The juveniles eat their fill and then, similar to owl pellets, they cough up clumps of hard to digest bones and fur.

These "casts" are a bit gory, but they are in turn providing food to carnivorous insects like the yellow jackets in the video here. Listen and you will hear one of the young hawks calling in the background. Ants and flies are eating the leftovers, while western fence lizards are then pouncing on both species of insects. Spiders also will benefit. The ring-necked snake benefits from the success of the lizards.

Our yard is alive with biodiversity. Thanks to Eclipse-1 Media.

Wednesday, July 11, 2012

Pre-School for Cooper's Hawks

young Cooper's hawk
The Cooper’s hawks have had a huge family this year. They first mated back in March. They must have lost the first clutch, but they are making up for it. There are four recently fledged juveniles hanging out in the backyard. In the morning and late afternoon they raucously call for their parents to bring them food.

Two of the larger juveniles are starting to follow the parents. It would be fascinating to see if they are watching their parents hunt.

Catching enough food to provision the four youngsters, who are now as large as their parents, is a Herculean task. The parents aren’t being picky about prey; rats have even become part of the fare.

With four youngsters to watch over, it's understandable that while the parents were off with the bigger chicks when they first left the nest, they missed that the little one didn't want to be left behind. The little hawk was not yet able to fly and ended up on a neighbor's front porch, just steps from the sidewalk. The flurry of humans wanted to "save" the little guy.

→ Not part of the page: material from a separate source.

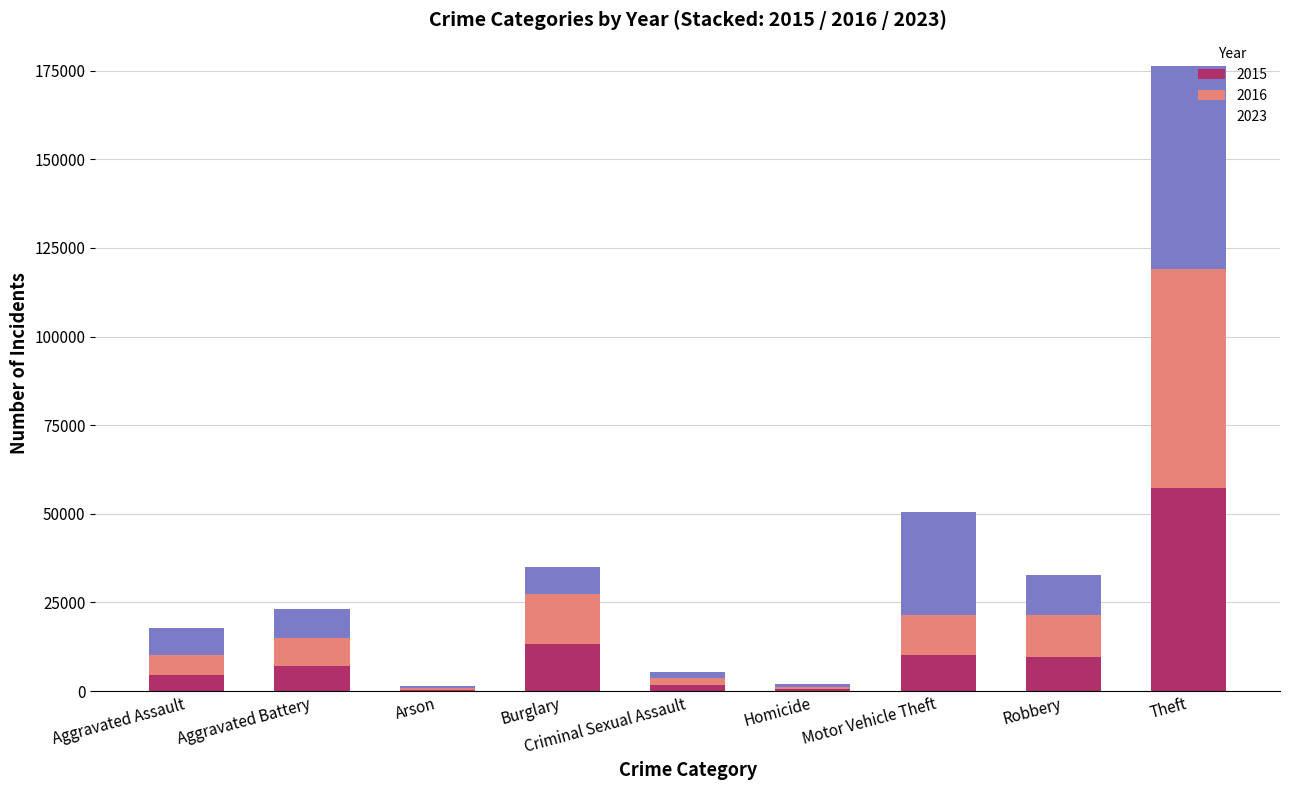

At which label does 2015 reach its peak?

Theft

But these hawks are devoted parents, like most birds, I convinced everyone to give the parents time to collect their youngster. I relocated the juvenile a short distance from its landing spot to an area that was away from the sidewalk, shaded yet visible to the parents. The parents did return and communicated to their little one what it needed to do, to get safely up into a tree.

He is flying a little, but still not well enough to follow the parents. The smallest of the juveniles he's pictured here. He's hungry enough that he has started trying to catch his own food. His movements are not skillful and his attempts seem to be in slow motion. He went toward a group of house finches, who stayed just out of his reach, then he turned to go after a fox squirrel. The squirrel couldn’t believe its eyes at first. It moved just out of the young hawks reach, then actually came back to taunt the young bird.

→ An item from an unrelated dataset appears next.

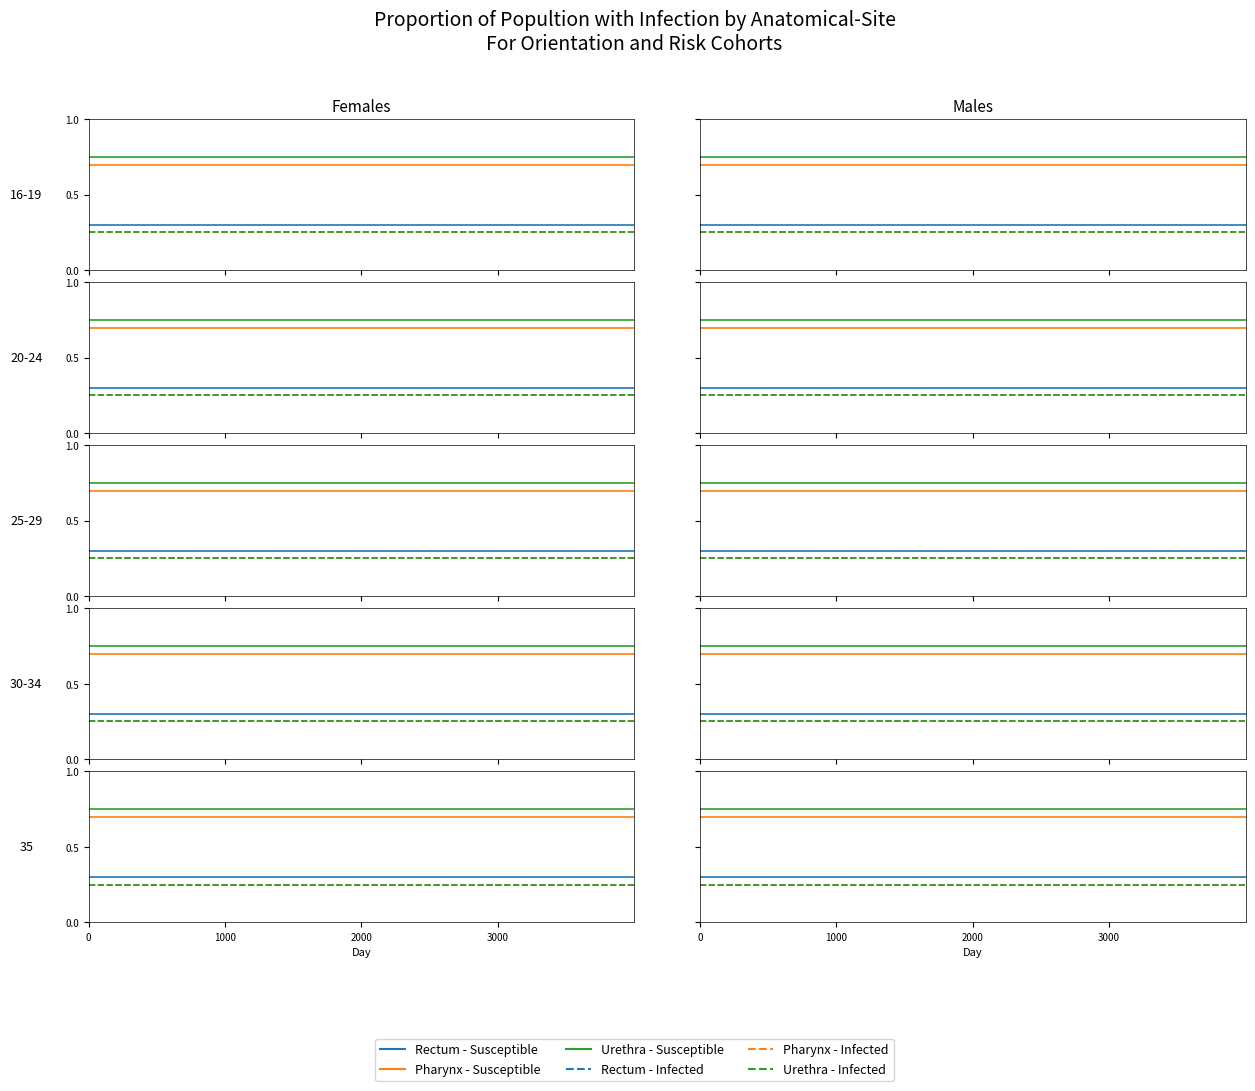

True or false: Urethra - Infected and Pharynx - Infected intersect in this chart.

False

When he isn’t calling for his parents, the young hawk sits watching the small birds that one day will be its food staple. He’s learning how they fly, their alarm calls, how they respond to threats. His sharp eyes are ever watchful.  Cooper's hawk on fountain.

Meanwhile the California towhees are taking no chances. They are teaching their youngster to fly under the covered patio and carport. No use tempting the young Cooper’s hawk to make its first self-caught meal a young towhee just learning to fly.